--- START ---
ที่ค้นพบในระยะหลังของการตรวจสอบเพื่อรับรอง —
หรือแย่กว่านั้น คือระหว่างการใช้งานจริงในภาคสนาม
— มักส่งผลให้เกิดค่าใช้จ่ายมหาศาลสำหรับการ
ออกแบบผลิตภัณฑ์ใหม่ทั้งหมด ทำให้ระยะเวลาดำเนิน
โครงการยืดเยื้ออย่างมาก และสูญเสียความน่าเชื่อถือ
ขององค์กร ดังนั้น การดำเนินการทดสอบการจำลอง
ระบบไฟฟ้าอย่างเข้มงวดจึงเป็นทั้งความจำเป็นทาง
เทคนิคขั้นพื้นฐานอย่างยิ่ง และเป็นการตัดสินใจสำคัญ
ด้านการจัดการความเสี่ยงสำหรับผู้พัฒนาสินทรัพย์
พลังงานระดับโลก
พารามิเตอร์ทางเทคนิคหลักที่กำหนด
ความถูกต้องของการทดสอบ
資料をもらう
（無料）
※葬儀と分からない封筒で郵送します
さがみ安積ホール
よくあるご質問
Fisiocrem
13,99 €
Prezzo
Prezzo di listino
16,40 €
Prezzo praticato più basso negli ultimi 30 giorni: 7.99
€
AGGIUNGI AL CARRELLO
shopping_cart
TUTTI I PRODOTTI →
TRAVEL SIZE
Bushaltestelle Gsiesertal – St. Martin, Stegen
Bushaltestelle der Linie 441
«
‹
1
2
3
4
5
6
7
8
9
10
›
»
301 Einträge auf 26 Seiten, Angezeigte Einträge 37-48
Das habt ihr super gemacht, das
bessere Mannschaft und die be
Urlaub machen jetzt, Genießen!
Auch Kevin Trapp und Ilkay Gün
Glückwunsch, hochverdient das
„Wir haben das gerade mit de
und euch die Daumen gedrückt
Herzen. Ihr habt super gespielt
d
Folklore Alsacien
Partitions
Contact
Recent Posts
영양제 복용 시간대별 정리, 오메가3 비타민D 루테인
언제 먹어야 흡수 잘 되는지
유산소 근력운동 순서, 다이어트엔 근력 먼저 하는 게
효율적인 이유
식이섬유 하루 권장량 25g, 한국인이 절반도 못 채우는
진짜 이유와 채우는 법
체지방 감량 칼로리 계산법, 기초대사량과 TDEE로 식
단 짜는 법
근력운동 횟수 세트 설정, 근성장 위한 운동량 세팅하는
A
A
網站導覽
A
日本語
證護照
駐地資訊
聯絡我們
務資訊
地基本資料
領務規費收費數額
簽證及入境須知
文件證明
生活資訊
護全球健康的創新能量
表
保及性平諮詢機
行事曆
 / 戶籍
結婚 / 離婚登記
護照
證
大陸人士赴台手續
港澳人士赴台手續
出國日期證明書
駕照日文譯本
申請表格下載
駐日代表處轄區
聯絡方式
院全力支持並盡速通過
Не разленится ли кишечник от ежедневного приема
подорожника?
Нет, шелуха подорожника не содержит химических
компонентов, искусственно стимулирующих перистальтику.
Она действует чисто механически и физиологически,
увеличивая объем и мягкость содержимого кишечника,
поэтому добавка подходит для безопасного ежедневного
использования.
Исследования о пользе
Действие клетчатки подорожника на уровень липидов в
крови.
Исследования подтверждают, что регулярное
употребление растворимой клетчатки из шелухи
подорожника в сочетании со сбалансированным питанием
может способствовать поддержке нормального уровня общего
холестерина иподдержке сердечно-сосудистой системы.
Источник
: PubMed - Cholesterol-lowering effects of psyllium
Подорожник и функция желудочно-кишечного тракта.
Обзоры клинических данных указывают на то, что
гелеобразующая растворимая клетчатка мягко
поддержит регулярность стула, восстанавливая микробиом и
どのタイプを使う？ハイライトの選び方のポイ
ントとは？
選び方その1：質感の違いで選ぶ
--- END ---
Directions:
In the listing above, find each line containing "super" and copy it.

Exercise answer:
Das habt ihr super gemacht, das
Herzen. Ihr habt super gespielt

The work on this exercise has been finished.